You’ll need some headphones
Like many Genesis fans, I’m a huge fan of soundtracks from the excellent game library. So how does sound quality fare on the Sega Genesis Nomad? Well, without headphones, it’s a bit rough. The little speaker is serviceable but not great-your favorite rockin’ tracks will sound sort of muffled coming through it. Plug in headphones, though, and you’re good to go! I’ve been cranking the volume while playing Sonic 2 late into the night before falling to sleep, and between the nice screen brightness and headphone sound quality, it’s the authentic Sonic 2 experience.
You’ll get far superior sound from the Switch speakers, but you probably could’ve deduced that for yourself!
There’s an AV-out jack on the top of the Nomad. What that means is you can connect this beast to your TV and essentially have a functioning “regular” Genesis! I picked up a sweet HD Retrovision Genesis cable for this, and the picture seriously looks stunning on my TV. There’s a reason the handheld is called the Sega Genesis Nomad-it really has the full power of the Genesis in handheld form. You’ve gotta see it to believe it! And hey, HD Retrovision cables are cheaper than a Switch dock. Genesis does what Nintendon’t! (kind of)

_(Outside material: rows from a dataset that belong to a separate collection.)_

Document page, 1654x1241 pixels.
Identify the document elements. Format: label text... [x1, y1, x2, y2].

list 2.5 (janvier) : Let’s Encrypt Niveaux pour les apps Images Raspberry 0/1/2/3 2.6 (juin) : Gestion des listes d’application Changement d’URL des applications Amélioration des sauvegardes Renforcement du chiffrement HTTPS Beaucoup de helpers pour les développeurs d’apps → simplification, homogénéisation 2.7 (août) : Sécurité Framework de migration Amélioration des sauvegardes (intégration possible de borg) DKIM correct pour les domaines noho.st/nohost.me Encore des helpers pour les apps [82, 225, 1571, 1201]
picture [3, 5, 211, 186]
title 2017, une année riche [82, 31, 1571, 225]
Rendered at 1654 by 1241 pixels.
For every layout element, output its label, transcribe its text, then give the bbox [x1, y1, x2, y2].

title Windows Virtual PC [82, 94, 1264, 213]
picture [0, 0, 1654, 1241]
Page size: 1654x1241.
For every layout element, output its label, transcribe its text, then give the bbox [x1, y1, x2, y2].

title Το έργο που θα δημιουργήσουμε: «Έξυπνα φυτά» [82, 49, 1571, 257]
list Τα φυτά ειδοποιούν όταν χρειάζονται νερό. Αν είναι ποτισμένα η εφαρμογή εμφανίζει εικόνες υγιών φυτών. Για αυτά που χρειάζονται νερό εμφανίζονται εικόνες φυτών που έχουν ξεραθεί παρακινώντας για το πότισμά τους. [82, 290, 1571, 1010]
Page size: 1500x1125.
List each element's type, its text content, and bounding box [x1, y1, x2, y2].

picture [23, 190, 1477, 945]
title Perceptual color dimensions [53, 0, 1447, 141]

The only drawback to TV play is that the Nomad must serve as the first player controller, unless you mod it. You can connect a player 2 controller to the bottom of the system, which is very cool, and works in both handheld and TV mode. If you want to do so, I’d strongly recommend the 8bitdo M30 2.4 G Genesis controller. It’s wireless and has virtually no lag, even when needing pinpoint precision for tricky Sonic jumps. Though this setup probably isn’t something you’d often do, it’s still pretty cool to play a two-player Genesis cart from a handheld like this!
And this is just the beginning…
There are a plethora of modifications you can make to your Sega Genesis Nomad. A permanent battery pack. Better screens. Better audio chips. Using an actual controller for single player during TV play! This is all far beyond my technical prowess, but plenty of resources can be found online. It gets pretty pricey, pretty fast, but check out this guide on how to “build the Ultimate Sega Nomad” if you want to see the potential glory!
Should you buy a Sega Genesis Nomad in 2021?
Without mods, the Nintendo Switch is clearly the far-superior hardware here. But I was pretty delighted to find that the Nomad puts up a decent fight for being 25 years old, and can play your entire Genesis library!
Nomad prices are pretty high, though, so it’s tough to recommend unless you’re quite the Sega enthusiast. If you fall into the camp of being a Sega Genesis superfan and collector, and can find a reasonable deal on a fairly minty one, then I’d say go for it! (check out my tips for buying retro games on eBay if you need some help). Similar to the recent Mario Bros. Game & Watch, the Sega Genesis Nomad is not only a neat piece of history and collector’s item, but also comfortably functional and a blast to play. I’m still astonished at how well it holds up in 2021!